Why Little Mosque matters to viewers:

  • Little Mosque was funny. Admittedly, this is a subjective opinion. Many critics found it “hokey” at best. (John Doyle, writing for the Globe and Mail, described it as “hokey as hell” and – consequently – “gloriously Canadian.”) What matters was the attempt by the show’s creator Zarqa Nawaz to take aspects of Islam that provoke a gut reaction of fear for many non-Muslims and use humor to cause them to take a second look. This was something new – its newness, in fact, was one thing that the CBC’s head of English comedy liked about it and one of the reasons he pushed for it to be green-lit. Even viewers who found that the show’s attempts at humor fell flat should appreciate the effort to find something new to air.

Why Little Mosque matters to television scholars:

  • Little Mosque was the first North American sitcom about Muslims to feature an ensemble cast of Muslim characters. There are two important parts to this statement: the fact that Little Mosque was a sitcom and the fact that it featured a range of Muslim characters. Both of these were firsts. As a sitcom, the logics of representation differed from those of the news or dramas like 24. The structure of jokes allowed writers to say two things at once – jokes were funny because their literal meaning was juxtaposed against an ironic meaning. In this way, Little Mosque differed from the news, for example, where words’ literal meanings tend to predominate.

    The ensemble cast was another feature of the show that set it apart. Nawaz wanted to show a spectrum of viewpoints, from conservative to liberal, and a range of degrees of religiosity, from fervent to “fence-sitting,” in her words. This is not to say that all Muslims found themselves represented in the show, of course, but the show did present a case to consider when looking at attempts to overcome stereotypes of the Muslim “other.”

  • Little Mosque demonstrated both the potential and the limitations of a mixed public/commercial system for creating programs that humanize people outside of the cultural “mainstream.” The fact that the CBC had the mandate to present regional points of view was one impetus for taking a risk on the show, as was the mandate to represent Canadian multiculturalism, although that mandate’s role was secondary. As a result, the production of Little Mosque reveals one set of conditions under which the Orient/Occident binary identified by Edward Said breaks down: Little Mosque was created by a woman who is both Western and Muslim, and the many people involved in its production operated in a constantly reflexive manner. In other words, the show developed in a different set of circumstances than those that “so far as European interest in alien cultures is concerned, have always been commercial, colonial, or military expansion, conquest, empire” (Said, p. 139).

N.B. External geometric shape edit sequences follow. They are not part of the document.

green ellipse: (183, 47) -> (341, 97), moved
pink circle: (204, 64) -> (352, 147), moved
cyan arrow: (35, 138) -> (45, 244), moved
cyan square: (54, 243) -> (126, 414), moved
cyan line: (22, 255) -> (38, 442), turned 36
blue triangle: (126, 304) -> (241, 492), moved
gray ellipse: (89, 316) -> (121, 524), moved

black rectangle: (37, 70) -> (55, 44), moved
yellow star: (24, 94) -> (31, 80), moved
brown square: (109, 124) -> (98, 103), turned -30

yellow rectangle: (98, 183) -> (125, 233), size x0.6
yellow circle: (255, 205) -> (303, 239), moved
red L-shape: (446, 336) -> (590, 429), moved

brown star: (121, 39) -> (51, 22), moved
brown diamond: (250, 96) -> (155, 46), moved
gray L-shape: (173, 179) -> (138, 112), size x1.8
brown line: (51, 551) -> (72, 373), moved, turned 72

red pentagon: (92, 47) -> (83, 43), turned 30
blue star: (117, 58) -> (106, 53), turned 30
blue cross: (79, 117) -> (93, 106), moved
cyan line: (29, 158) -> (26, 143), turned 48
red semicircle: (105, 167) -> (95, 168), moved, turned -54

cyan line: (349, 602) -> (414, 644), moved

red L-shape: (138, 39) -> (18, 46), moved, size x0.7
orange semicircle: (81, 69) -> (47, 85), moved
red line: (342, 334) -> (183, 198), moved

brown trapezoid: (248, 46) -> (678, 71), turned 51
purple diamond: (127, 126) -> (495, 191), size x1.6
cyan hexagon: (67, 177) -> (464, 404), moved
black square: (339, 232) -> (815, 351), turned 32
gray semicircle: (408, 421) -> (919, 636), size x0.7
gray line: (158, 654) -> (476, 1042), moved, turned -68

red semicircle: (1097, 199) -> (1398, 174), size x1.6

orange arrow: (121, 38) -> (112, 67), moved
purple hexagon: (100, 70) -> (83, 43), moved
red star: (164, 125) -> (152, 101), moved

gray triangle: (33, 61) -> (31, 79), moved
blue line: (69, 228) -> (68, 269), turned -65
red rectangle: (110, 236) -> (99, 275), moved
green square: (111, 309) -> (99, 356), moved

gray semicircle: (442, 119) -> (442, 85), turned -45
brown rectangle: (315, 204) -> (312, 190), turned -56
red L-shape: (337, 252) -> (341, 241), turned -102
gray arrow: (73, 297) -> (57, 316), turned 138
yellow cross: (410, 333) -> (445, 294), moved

    The commercial pressures affecting the CBC – a public broadcaster whose funding has dropped precipitously since the Conservative government of Brian Mulroney in the 1980s – limited what the makers of Little Mosque could do. For instance, Mary Darling and Clark Donnelly wanted to talk about how belief influences people, and as Darling explains, “There’s still a lot of religious content inside the show, we won some and lost some, but the push was always towards – we were always able to get a better hearing when we were like, ‘Hello! There’s a mosque in a church! Hello! Our characters believe in something.’” CBC executives, conscious of viewer expectations, thought that culture could motivate characters to belong to a religion, but they were resistant to the idea that belief itself could motivate them. As a result, the producers of Little Mosque could not explore religion’s influence to the degree they would have liked.

In the end, Little Mosque represented an incremental (not radical) break from programs that came before it. Many critics would have liked to have seen something edgier, a sentiment with which the executive producers agree. Darling says that one of their hopes is to be able to format the program, perhaps for the US market, and change the things that did not work the first time. I look forward to that possibility, although I suspect that the show would be shaped by similar pressures. In the meantime, however, I encourage viewers in the United States to watch Little Mosque, now that it has premiered on Hulu. It is a fun show, and it is imbued with a sense of hope that is uncommon in contemporary North American television.